Betelgeuse is an Arabic word meaning Orion's Armpit. Orion, the Great Hunter, is the biggest brightest constellation in the sky and viewable from every hemisphere, right where he was installed by Zeus as a favor to a couple of goddesses. In spite of a nice set of nebulas below his belt he is universally assumed to be facing us, which makes Betelgeuse the star at his right shoulder. He is instantly recognizable by his belt and by the line of stars descending from it which we're going to go ahead and call his "sword," and never mind what those goddesses say.

Humans take everything personally. Orion might be a great hunter to some, but in some quarters he's a bison, and elsewhere he's a child's string game, like Cat's Cradle. In any case, even if you see a sword hanging from a belt, how it's hanging is a trick of perspective, because them stars ain't anywhere near each other.

Reminds me of the time we were admiring the view from East Zig Zag Mountain, from which five serviceable volcanoes can be seen, and a young woman asked me what the mountains were. So I told her. Mt. St. Helens on the far left, then Rainier, etc. She thanked me and went back to her picnic rock where I overheard her boyfriend explain that I was full of shit, because Rainier is to the left of Mt.
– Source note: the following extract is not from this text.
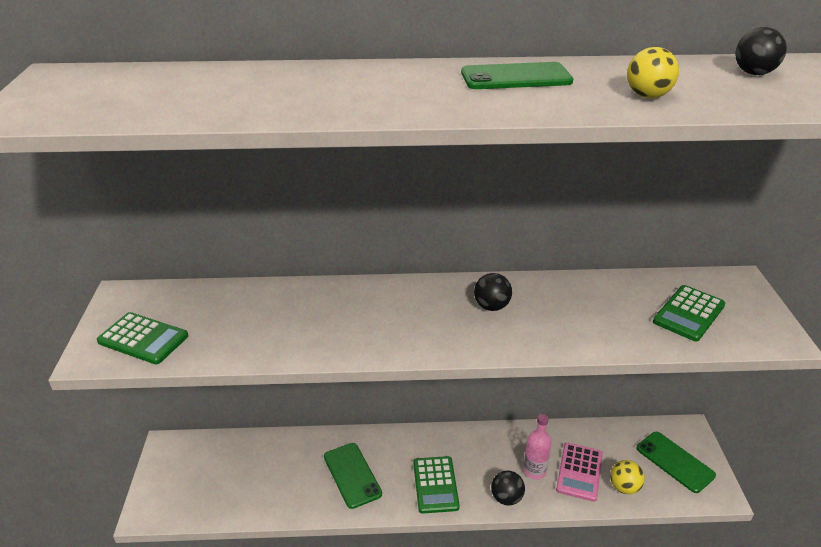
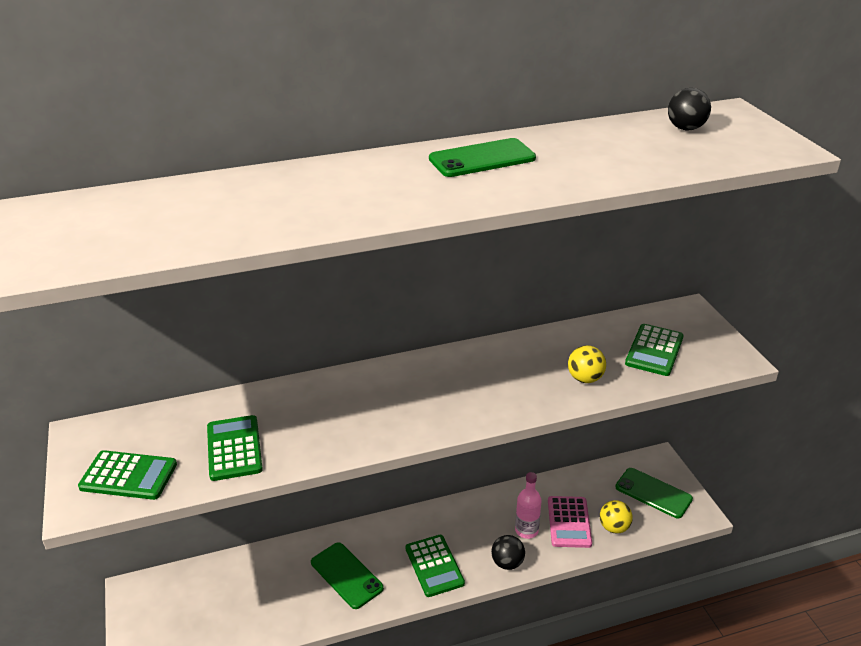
camera: 15 degrees left, 0 degrees up
(243, 332) = (234, 448): none -> green calculator
(491, 306) = (473, 376): black ball -> none
(647, 96) = (606, 165): yellow ball -> yellow ball (585, 378)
St. Helens.

Which it is, from Portland. But not from East Zig Zag. Mt. St. Helens could have been spewing ash and geologist shrapnel into the air and he still would have called it Rainier, which (he further explained) is much bigger than that little dinky one I pointed out. (It's also fifty miles further away, Idiot Lips.)

So from here we see a nice big great hunter but if you could see the same stars from some other elbow of the galaxy it might totally be Mildred, The Needlepoint Artist. Hope her sore shoulder gets better.
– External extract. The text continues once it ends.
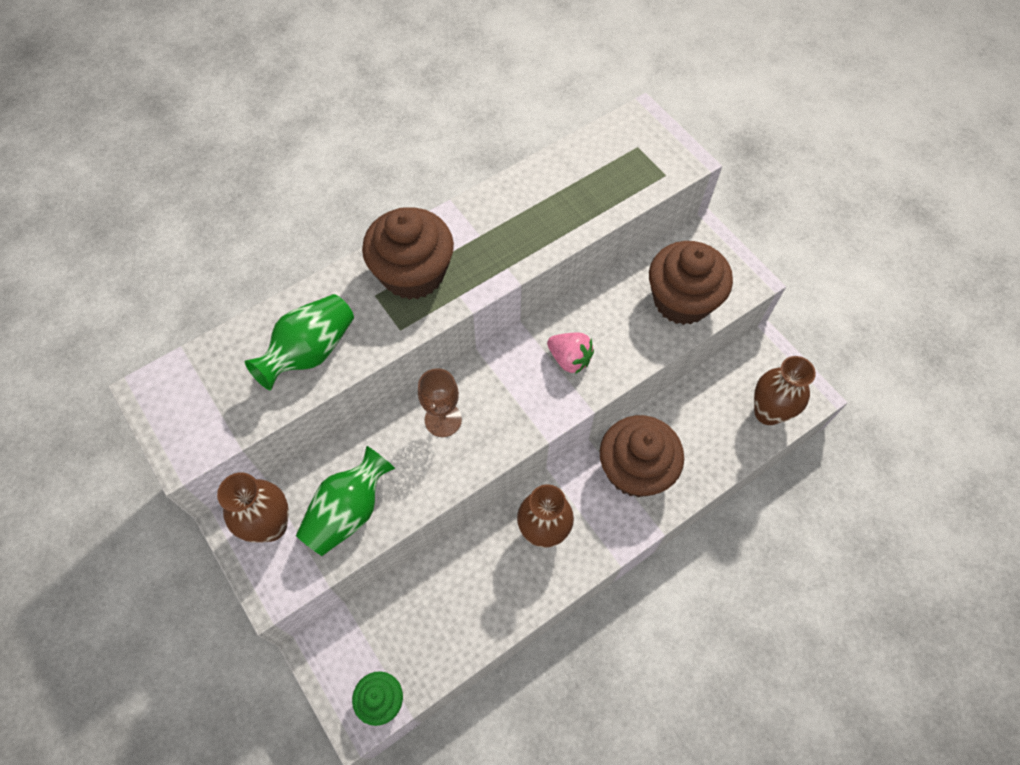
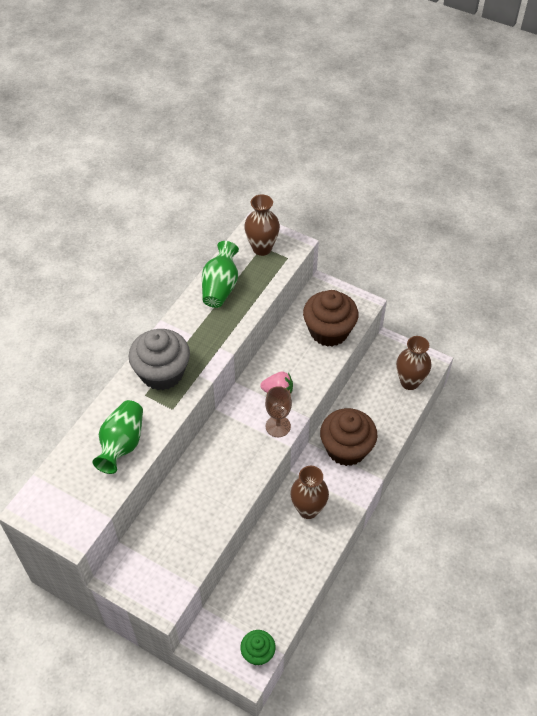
camera: 25 degrees left, 10 degrees down
(271, 525) = (140, 568): brown vase -> brown vase (262, 248)
(348, 511) = (186, 538): green vase -> green vase (220, 287)
(413, 273) = (162, 373): brown cupcake -> grey cupcake
(443, 419) = (217, 460): brown goblet -> brown goblet (278, 426)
Happy Birthday to my niece Elizabeth!

19 comments:

  1. Ah, yes, Mildred. That's why I didn't understand anything you were saying about Orion. It's not Orion; it's good old Mildred. What would she be if her shoulder flares up.

    ReplyDelete
  2. Whoever interpreted random stars in the sky as gods, bears, and kitchen utensils had WAY more imagination than I do. Okay, maybe the Big Dipper looks like a 3-quart All-Clad saucepan NOW, when there is so much light pollution that we see fewer stars.... But back then, when there were a myriad of stars, surely it must have required serious drugs to see pictures in all of that randomness.

    ReplyDelete
    Replies
    1. I like living in a city, but I sure wish we could have stars too.

      Delete
  3. Never are my rudimentary "don't mansplain!" muscles more tested than when I refrain from correcting people about Which Mountain That Is.

    ReplyDelete
    Replies
    1. I feel sorry that such a learned man as yourself must pipe down so as not to be lumped with the patriarchy.

      Delete
  4. Thank you for Mildred. I will laugh every time I see her. Maybe we could name all the Northern Hemisphere constellations for women. The mind is already churning out possibilities.

    ReplyDelete
  5. And here I thought you were posting about a Tim Burton movie :)
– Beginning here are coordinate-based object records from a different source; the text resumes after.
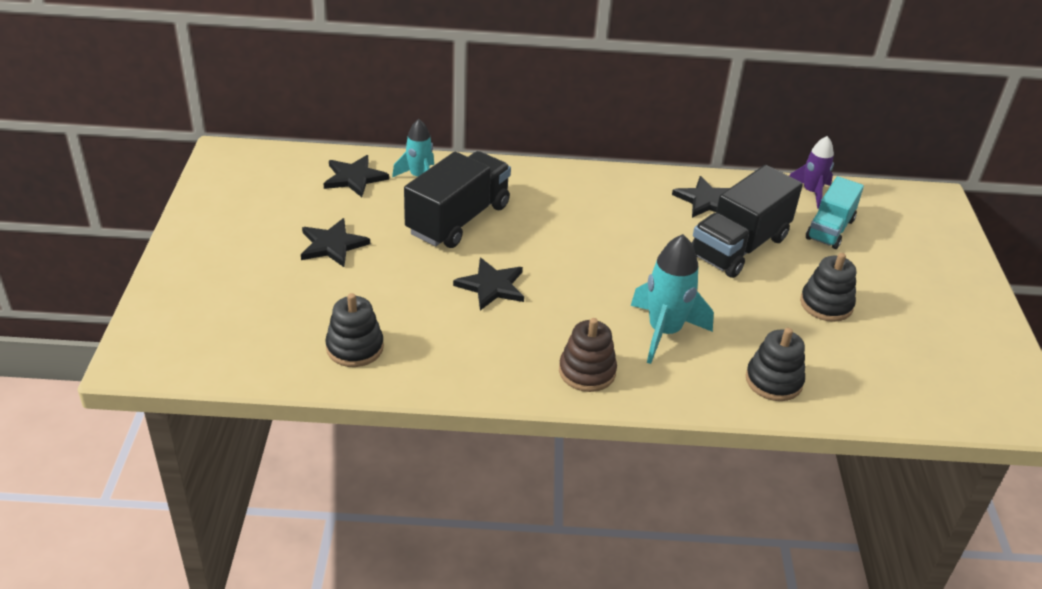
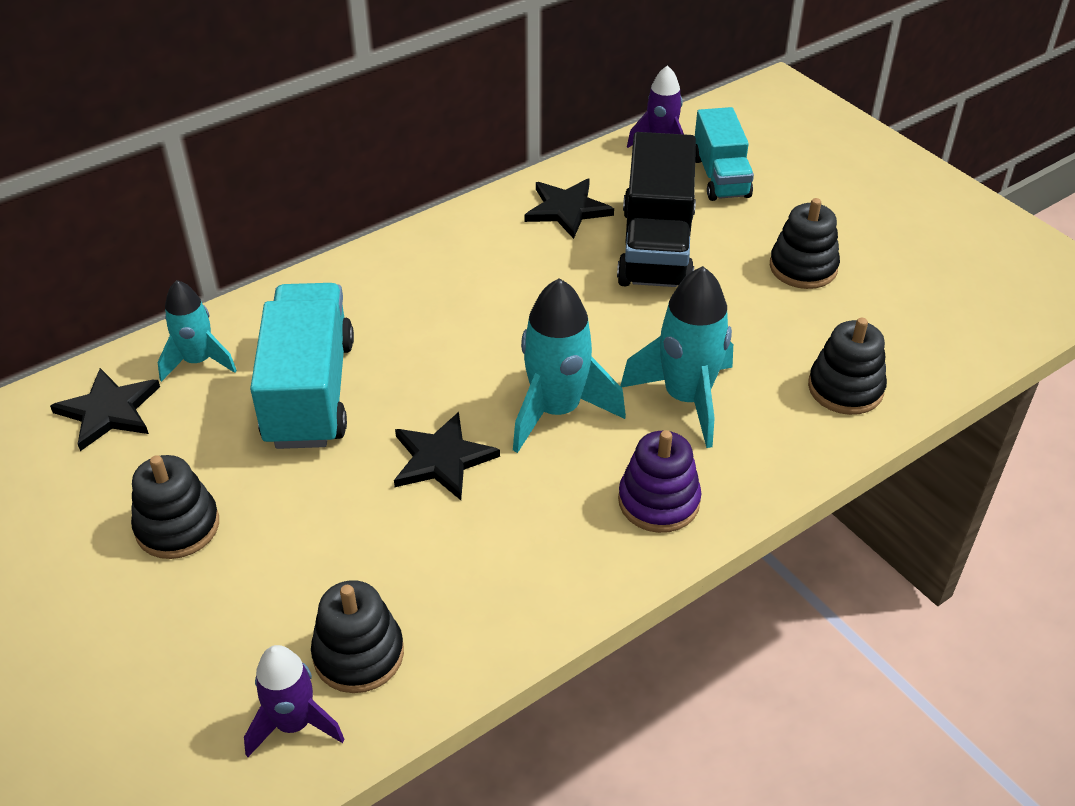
camera: 35 degrees left, 5 degrees up
(295, 358) = (294, 724): none -> purple rocket
(332, 245) = (177, 526): black star -> black stacking toy
(458, 219) = (309, 392): black truck -> turquoise truck
(580, 297) = (557, 411): none -> turquoise rocket
(587, 371) = (658, 501): brown stacking toy -> purple stacking toy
    I like the thought of Orion being Mildred instead! Gotta admit, though, the only constellation that makes sense to me is the Big Dipper.

    ReplyDelete
    Replies
    1. I had to Google the pronunciation to make sure, but apparently it really is pronounced "Beetlejuice!"

      Delete
  6. Orion's scabbard must be a hindrance to some manoeuvres.

    ReplyDelete
  7. I don't look at the stars enough to know where Orion is in my little patch of sky, but I remember Betelguese being the first star name I ever learned and that it was red.

    ReplyDelete
    Replies
    1. You are right, too. It has gone from being in the top ten brightest stars to somewhere past 20th, just in the last month.

      Delete
  8. I presume Betelgeuse is not just dimmer in the cities that have more pollution and nightlights? Guess that's another point of view thingie.